*Activity*: For the material below, the expected output is exactly the lines between the line holding "en raison de la" and the line holding "Oscar Wilde", inclusive, with pictures left out.

*Exercise materials*:

○ ○ ○ ○ ○ ○ ○

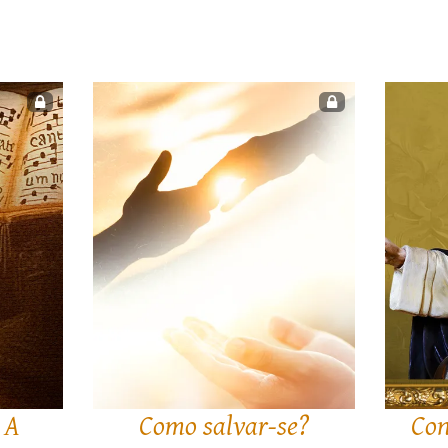
 A
Como salvar-se?
Con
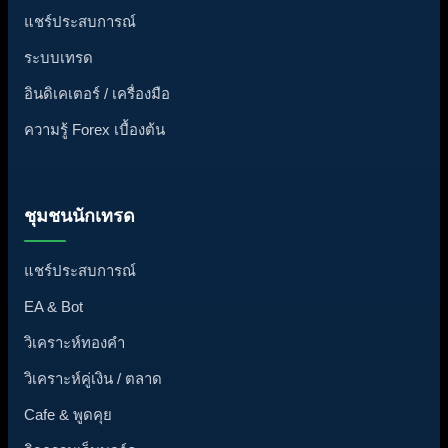
แชร์ประสบการณ์
ระบบเทรด
อินดิเคเตอร์ / เครื่องมือ
ความรู้ Forex เบื้องต้น
ชุมชนนักเทรด
แชร์ประสบการณ์
EA & Bot
วิเคราะห์ทองคำ
วิเคราะห์คู่เงิน / ตลาด
Cafe & พูดคุย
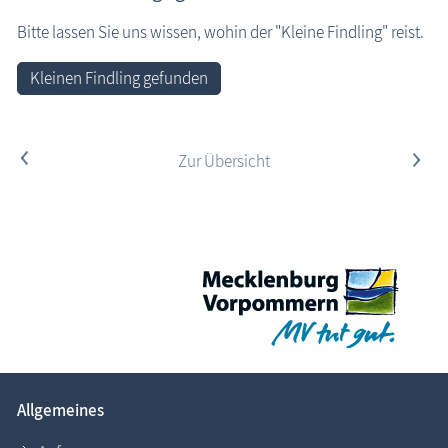
Bitte lassen Sie uns wissen, wohin der "Kleine Findling" reist.
Kleinen Findling gefunden
<
Zur Übersicht
>
Allgemeines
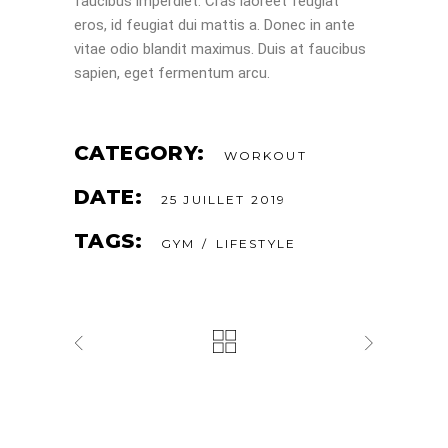
faucibus imperdiet. Cras laoreet feugiat
eros, id feugiat dui mattis a. Donec in ante
vitae odio blandit maximus. Duis at faucibus
sapien, eget fermentum arcu.
CATEGORY:
WORKOUT
DATE:
25 JUILLET 2019
TAGS:
GYM
LIFESTYLE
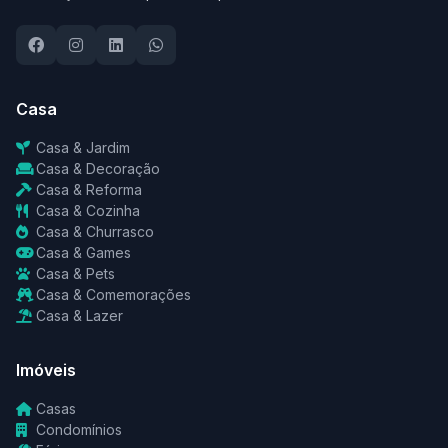
Casa
Casa & Jardim
Casa & Decoração
Casa & Reforma
Casa & Cozinha
Casa & Churrasco
Casa & Games
Casa & Pets
Casa & Comemorações
Casa & Lazer
Imóveis
Casas
Condomínios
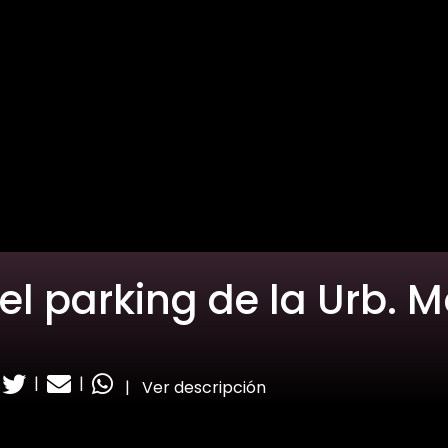
 el parking de la Urb. 
|
|
|
Ver descripción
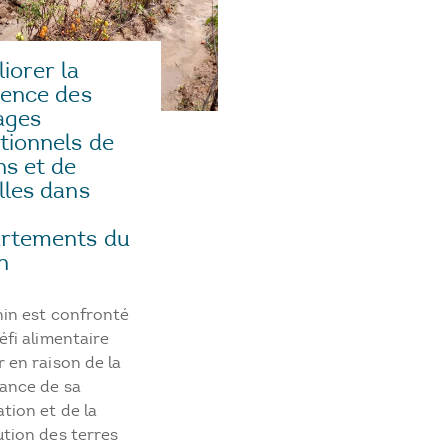
iorer la
lience des
ages
itionnels de
ns et de
illes dans
rtements du
n
nin est confronté
éfi alimentaire
 en raison de la
sance de sa
tion et de la
tion des terres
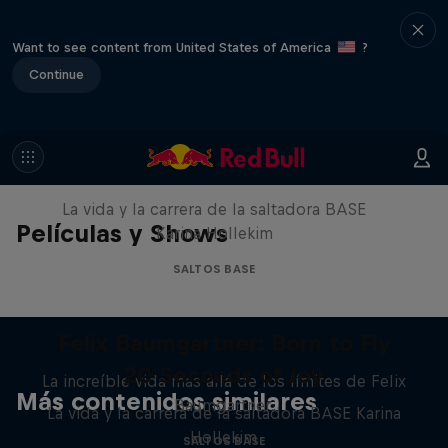
Want to see content from United States of America
?
Continue
20 Seconds of Joy
La vida y la carrera de la saltadora BASE
Películas y Shows
Karina Hollekim
SALTOS BASE
Felix Baumgartner: Born to Fly
20 Seconds of Joy
La increíble vida más allá de los límites de Felix
Más contenidos similares
Baumgartner.
La vida y la carrera de la saltadora BASE Karina
Hollekim
SALTOS BASE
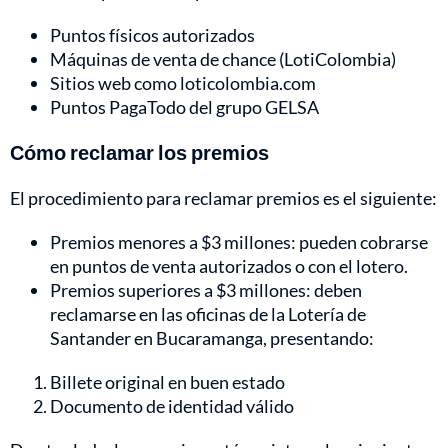
Puntos físicos autorizados
Máquinas de venta de chance (LotiColombia)
Sitios web como loticolombia.com
Puntos PagaTodo del grupo GELSA
Cómo reclamar los premios
El procedimiento para reclamar premios es el siguiente:
Premios menores a $3 millones: pueden cobrarse
en puntos de venta autorizados o con el lotero.
Premios superiores a $3 millones: deben
reclamarse en las oficinas de la Lotería de
Santander en Bucaramanga, presentando:
Billete original en buen estado
Documento de identidad válido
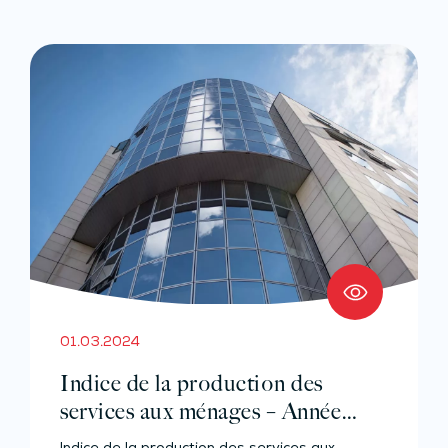
01.03.2024
Indice de la production des
services aux ménages – Année
2023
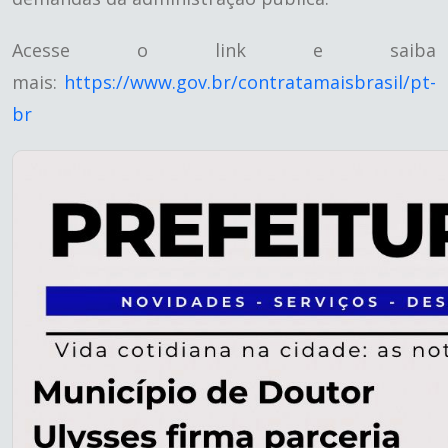
Acesse o link e saiba
mais:
https://www.gov.br/contratamaisbrasil/pt-
br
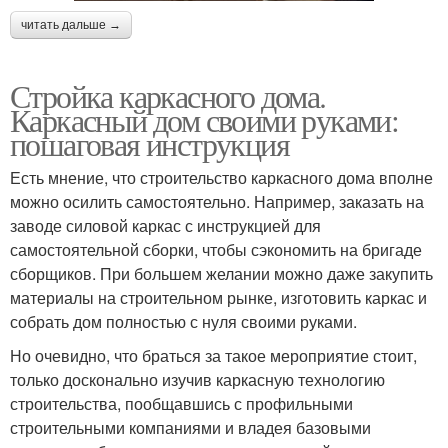
читать дальше →
Стройка каркасного дома.
Каркасный дом своими руками:
пошаговая инструкция
Есть мнение, что строительство каркасного дома вполне
можно осилить самостоятельно. Например, заказать на
заводе силовой каркас с инструкцией для
самостоятельной сборки, чтобы сэкономить на бригаде
сборщиков. При большем желании можно даже закупить
материалы на строительном рынке, изготовить каркас и
собрать дом полностью с нуля своими руками.
Но очевидно, что браться за такое мероприятие стоит,
только досконально изучив каркасную технологию
строительства, пообщавшись с профильными
строительными компаниями и владея базовыми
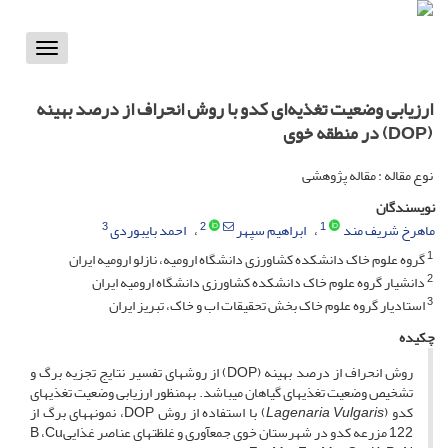
Toggle
vigation
ارزیابی وضعیت تغذیه‌ای کدو با روش‌ انحراف از درصد بهینه
(DOP) در منطقه خوی
نوع مقاله : مقاله پژوهشی
نویسندگان
3
2
1
ماهرخ شریف مند
ابراهیم سپهر
احمد بایبوردی
1
گروه علوم خاک دانشکده کشاورزی دانشگاه ارومیه، نازلو ارومیه ایران
2
دانشیار گروه علوم خاک دانشکده کشاورزی دانشگاه ارومیه ایران
3
استادیار گروه علوم خاک بخش تحقیقات اب و خاک، تبریز ایران
چکیده
روش انحراف از درصد بهینه (DOP) از روش­های تفسیر نتایج تجزیه برگ و
تشخیص وضعیت تغذیه­ای گیاهان می­باشد. به­منظور ارزیابی وضعیت تغذیه­ای
کدو (
Lagenaria Vulgaris
) با استفاده از روش DOP، نمونه­های برگ از
122 مزرعه کدو در شهرستان خوی جمع­آوری و غلظت­های عناصر غذاییB ،Cu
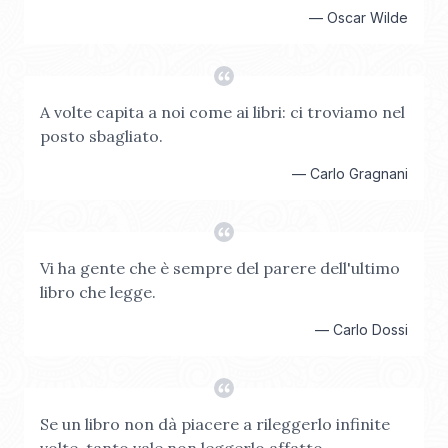
—
Oscar Wilde
A volte capita a noi come ai libri: ci troviamo nel
posto sbagliato.
—
Carlo Gragnani
Vi ha gente che è sempre del parere dell'ultimo
libro che legge.
—
Carlo Dossi
Se un libro non dà piacere a rileggerlo infinite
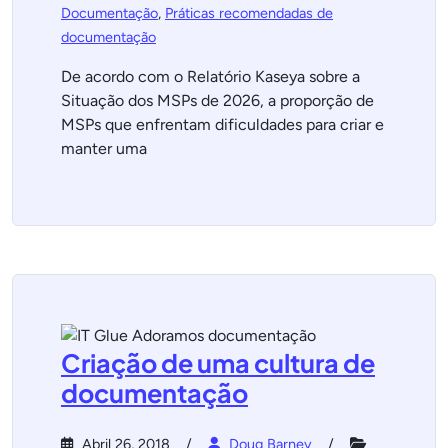
Documentação
,
Práticas recomendadas de
documentação
De acordo com o Relatório Kaseya sobre a
Situação dos MSPs de 2026, a proporção de
MSPs que enfrentam dificuldades para criar e
manter uma
Criação de uma cultura de
documentação
Abril 26, 2018
Doug Barney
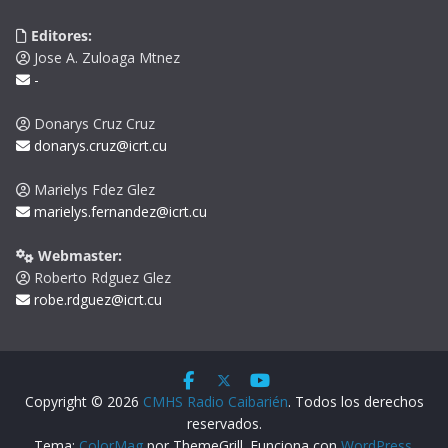
Editores:
Jose A. Zuloaga Mtnez
-
Donarys Cruz Cruz
donarys.cruz@icrt.cu
Marielys Fdez Glez
marielys.fernandez@icrt.cu
Webmaster:
Roberto Rdguez Glez
robe.rdguez@icrt.cu
Copyright © 2026
CMHS Radio Caibarién
. Todos los derechos
reservados.
Tema:
ColorMag
por ThemeGrill. Funciona con
WordPress
.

○ ○ ○ ○ ○ ○ ○

*Written answer*:
 en raison de la
sance de sa
tion et de la
tion des terres
Want to see content from United States of America
?
Continue
20 Seconds of Joy
La vida y la carrera de la saltadora BASE
Películas y Shows
Karina Hollekim
SALTOS BASE
Felix Baumgartner: Born to Fly
20 Seconds of Joy
La increíble vida más allá de los límites de Felix
Más contenidos similares
Baumgartner.
La vida y la carrera de la saltadora BASE Karina
Hollekim
SALTOS BASE
Puntos físicos autorizados
Máquinas de venta de chance (LotiColombia)
Sitios web como loticolombia.com
Puntos PagaTodo del grupo GELSA
Cómo reclamar los premios
El procedimiento para reclamar premios es el siguiente:
Premios menores a $3 millones: pueden cobrarse
en puntos de venta autorizados o con el lotero.
Premios superiores a $3 millones: deben
reclamarse en las oficinas de la Lotería de
Santander en Bucaramanga, presentando:
Billete original en buen estado
Documento de identidad válido
01.03.2024
Indice de la production des
services aux ménages – Année
2023
Acesse o link e saiba
mais:
https://www.gov.br/contratamaisbrasil/pt-
br
читать дальше →
Стройка каркасного дома.
Каркасный дом своими руками:
пошаговая инструкция
Есть мнение, что строительство каркасного дома вполне
можно осилить самостоятельно. Например, заказать на
заводе силовой каркас с инструкцией для
самостоятельной сборки, чтобы сэкономить на бригаде
сборщиков. При большем желании можно даже закупить
материалы на строительном рынке, изготовить каркас и
собрать дом полностью с нуля своими руками.
Но очевидно, что браться за такое мероприятие стоит,
только досконально изучив каркасную технологию
строительства, пообщавшись с профильными
строительными компаниями и владея базовыми
Toggle
vigation
ارزیابی وضعیت تغذیه‌ای کدو با روش‌ انحراف از درصد بهینه
(DOP) در منطقه خوی
نوع مقاله : مقاله پژوهشی
نویسندگان
3
2
1
ماهرخ شریف مند
ابراهیم سپهر
احمد بایبوردی
1
گروه علوم خاک دانشکده کشاورزی دانشگاه ارومیه، نازلو ارومیه ایران
2
دانشیار گروه علوم خاک دانشکده کشاورزی دانشگاه ارومیه ایران
3
استادیار گروه علوم خاک بخش تحقیقات اب و خاک، تبریز ایران
چکیده
روش انحراف از درصد بهینه (DOP) از روش­های تفسیر نتایج تجزیه برگ و
تشخیص وضعیت تغذیه­ای گیاهان می­باشد. به­منظور ارزیابی وضعیت تغذیه­ای
کدو (
Lagenaria Vulgaris
) با استفاده از روش DOP، نمونه­های برگ از
122 مزرعه کدو در شهرستان خوی جمع­آوری و غلظت­های عناصر غذاییB ،Cu
—
Oscar Wilde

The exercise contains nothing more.